- **PASSAGE FOR REVIEW**
# live for free and garden in rural western new england



## plagueship (Jun 1, 2011)

i'm a little hesitant to post this, since i feel like my constraints on this might be sort of narrow, but i think this could potentially be a really good opportunity for someone (or a couple people) on here, and could possibly be beneficial to myself and the other residents on the property as well. so here goes...

i live on a 5ac piece of property in northwestern mass (legit, this is NOT squatting). there is a house, two barns, two cats and a garden. my long-term goal is for this property to approach the limits of its possible self-sustenance. to that end, there are a lot of projects that will need to be taken care of over some time span. there is work to be done with the garden; on one of the barns which needs to be cleaned and organized, and has a lot of potential including for use as a possible space for shows/parties and loft apartment; the other barn which is sort of falling down; and various other projects related to maintenance, cultivation and improvement on the property.

- **QUESTIONS TO ANSWER**
1) In the forum post, condense the paragraph beginning "i live on a 5ac piece of property" into a short bulleted list that keeps its main facts.
2) Reproduce word for word the section of the forum post that starts at the words "# live for free" and ends after "so here goes...".

- **GIVEN DATA**
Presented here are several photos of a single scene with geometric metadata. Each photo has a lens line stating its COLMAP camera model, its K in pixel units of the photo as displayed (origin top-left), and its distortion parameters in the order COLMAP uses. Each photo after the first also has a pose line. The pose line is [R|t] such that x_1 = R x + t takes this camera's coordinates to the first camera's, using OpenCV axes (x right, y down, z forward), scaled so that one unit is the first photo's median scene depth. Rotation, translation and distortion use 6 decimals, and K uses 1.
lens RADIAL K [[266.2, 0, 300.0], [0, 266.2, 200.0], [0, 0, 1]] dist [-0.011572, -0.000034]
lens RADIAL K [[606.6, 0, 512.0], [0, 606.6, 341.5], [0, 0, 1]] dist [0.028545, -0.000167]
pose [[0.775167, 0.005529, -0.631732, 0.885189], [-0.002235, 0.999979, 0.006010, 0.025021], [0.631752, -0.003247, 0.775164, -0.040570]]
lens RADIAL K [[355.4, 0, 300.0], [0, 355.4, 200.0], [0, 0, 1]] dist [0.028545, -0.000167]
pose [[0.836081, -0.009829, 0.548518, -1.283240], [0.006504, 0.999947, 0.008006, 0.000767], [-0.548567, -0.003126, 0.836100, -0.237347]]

==

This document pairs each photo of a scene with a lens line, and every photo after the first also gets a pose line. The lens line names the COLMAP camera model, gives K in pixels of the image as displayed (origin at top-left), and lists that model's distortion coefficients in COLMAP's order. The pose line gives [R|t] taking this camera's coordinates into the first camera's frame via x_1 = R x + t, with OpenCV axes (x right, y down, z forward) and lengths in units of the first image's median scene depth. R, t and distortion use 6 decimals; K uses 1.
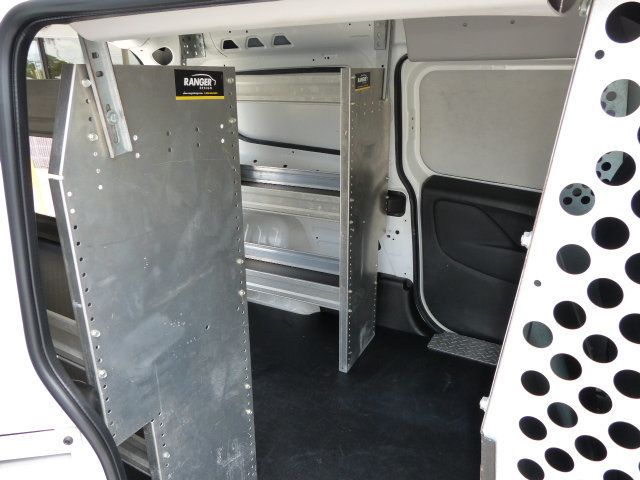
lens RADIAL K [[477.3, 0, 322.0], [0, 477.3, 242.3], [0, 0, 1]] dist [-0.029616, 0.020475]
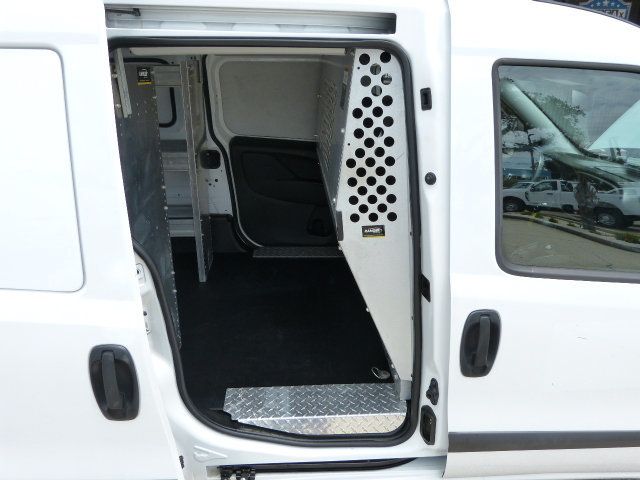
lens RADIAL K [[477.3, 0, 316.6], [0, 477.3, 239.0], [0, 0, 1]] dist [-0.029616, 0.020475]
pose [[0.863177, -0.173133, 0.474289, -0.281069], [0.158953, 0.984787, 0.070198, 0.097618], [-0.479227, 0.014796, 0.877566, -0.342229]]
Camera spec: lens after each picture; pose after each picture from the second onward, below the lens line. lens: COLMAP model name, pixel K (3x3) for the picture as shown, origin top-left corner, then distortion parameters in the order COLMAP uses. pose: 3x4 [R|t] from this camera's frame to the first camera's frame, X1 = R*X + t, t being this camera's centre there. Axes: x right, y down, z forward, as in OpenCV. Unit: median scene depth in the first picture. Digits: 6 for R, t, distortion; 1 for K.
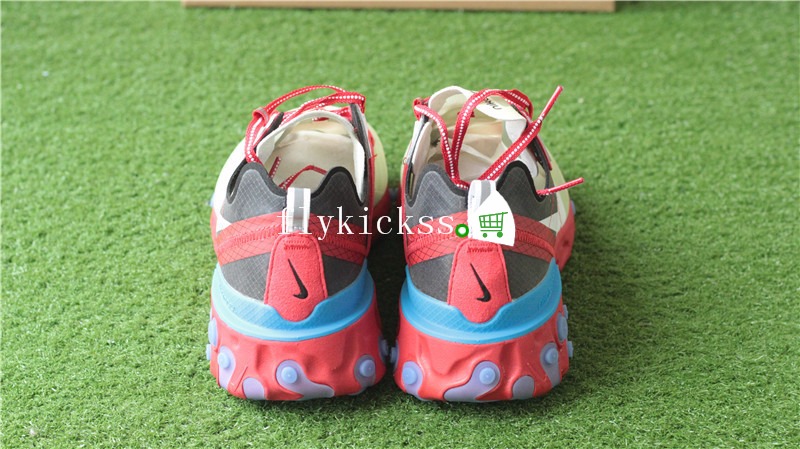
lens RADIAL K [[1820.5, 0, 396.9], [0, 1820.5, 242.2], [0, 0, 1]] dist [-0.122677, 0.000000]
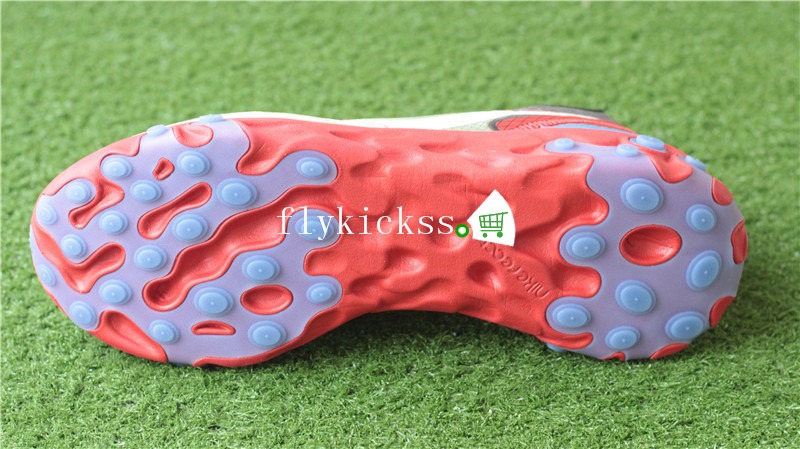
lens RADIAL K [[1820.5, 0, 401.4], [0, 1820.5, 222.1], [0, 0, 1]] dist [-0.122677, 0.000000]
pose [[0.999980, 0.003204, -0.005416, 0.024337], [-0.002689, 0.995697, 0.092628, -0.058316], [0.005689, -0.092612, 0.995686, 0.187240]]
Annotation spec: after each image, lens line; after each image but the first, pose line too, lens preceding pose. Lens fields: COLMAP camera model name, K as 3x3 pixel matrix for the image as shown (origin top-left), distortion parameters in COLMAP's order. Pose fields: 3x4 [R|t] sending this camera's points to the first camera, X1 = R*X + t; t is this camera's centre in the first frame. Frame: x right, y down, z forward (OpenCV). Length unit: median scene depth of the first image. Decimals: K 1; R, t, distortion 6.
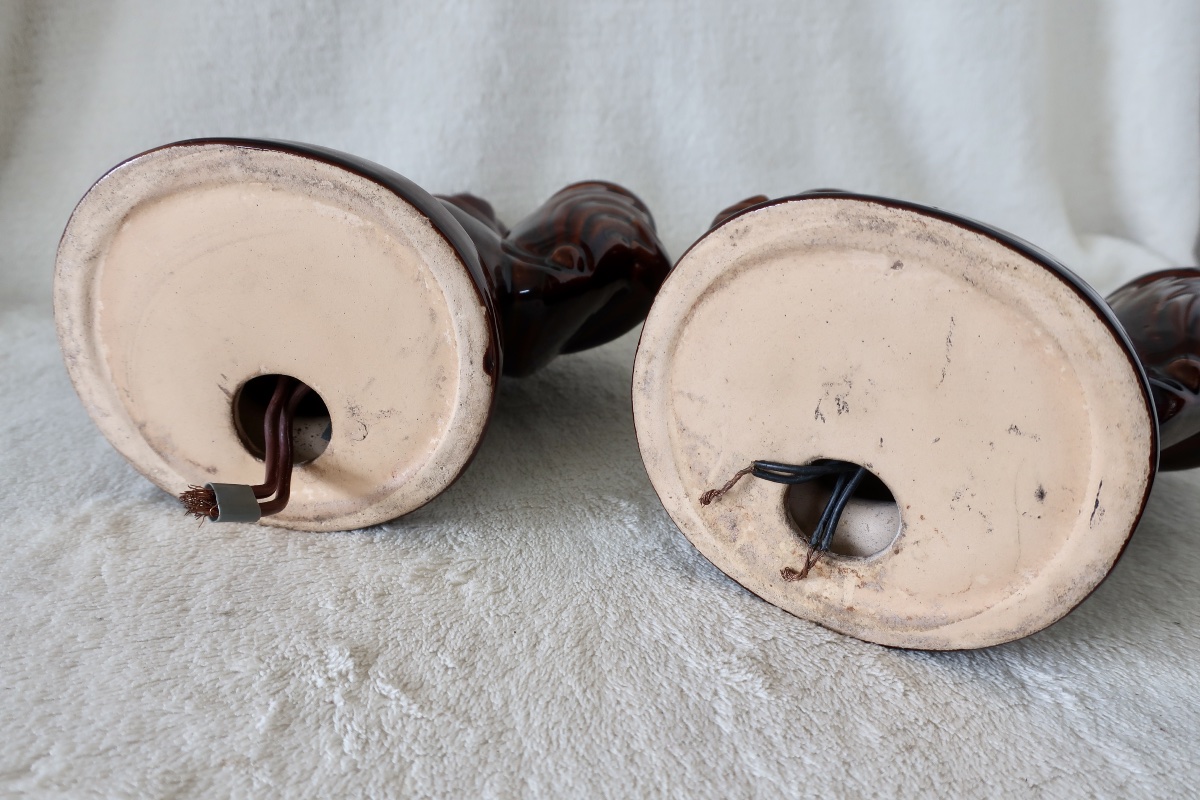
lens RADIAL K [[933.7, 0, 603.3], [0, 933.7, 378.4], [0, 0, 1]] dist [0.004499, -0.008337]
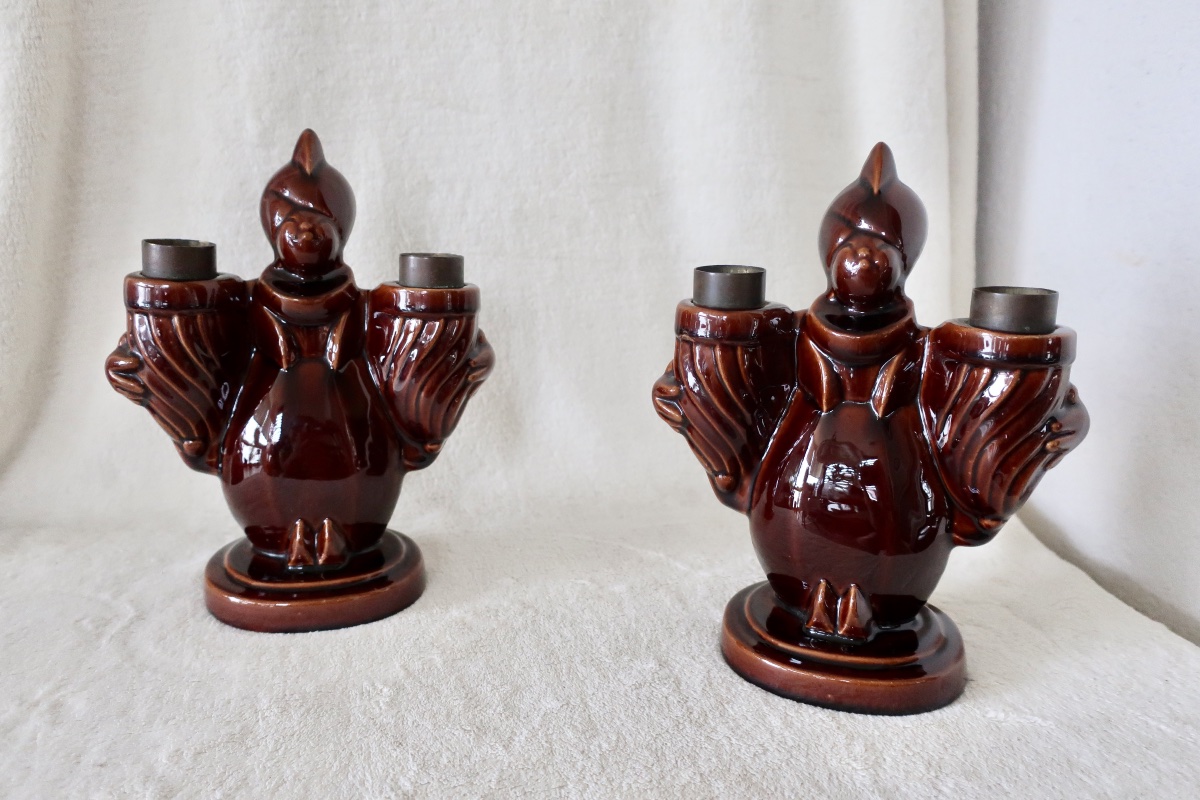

* * *

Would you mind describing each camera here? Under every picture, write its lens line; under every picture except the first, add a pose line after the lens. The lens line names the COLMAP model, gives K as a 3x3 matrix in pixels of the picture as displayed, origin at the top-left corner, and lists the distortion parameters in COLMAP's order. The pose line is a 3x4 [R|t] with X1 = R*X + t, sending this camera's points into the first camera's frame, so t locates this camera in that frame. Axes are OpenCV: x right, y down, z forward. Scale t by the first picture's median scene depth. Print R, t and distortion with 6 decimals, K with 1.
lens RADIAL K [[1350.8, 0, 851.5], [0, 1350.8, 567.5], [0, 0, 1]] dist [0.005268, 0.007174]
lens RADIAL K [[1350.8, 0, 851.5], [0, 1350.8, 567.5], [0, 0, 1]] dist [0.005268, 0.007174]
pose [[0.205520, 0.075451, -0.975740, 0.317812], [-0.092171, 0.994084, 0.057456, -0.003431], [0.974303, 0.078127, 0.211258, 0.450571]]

- **OUTPUTS BY TASK**
1)
- 5-acre property in northwestern Mass, occupied legitimately (not squatting)
- Has a house, two barns, two cats and a garden
- Long-term goal: bring the property close to the limits of its possible self-sustenance
- Projects to be done over time:
  - Garden work
  - Cleaning and organizing one barn, which could serve as a space for shows/parties and a loft apartment
  - The other barn, which is sort of falling down
  - Other maintenance, cultivation and improvement work on the property

2)
# live for free and garden in rural western new england



## plagueship (Jun 1, 2011)

i'm a little hesitant to post this, since i feel like my constraints on this might be sort of narrow, but i think this could potentially be a really good opportunity for someone (or a couple people) on here, and could possibly be beneficial to myself and the other residents on the property as well. so here goes...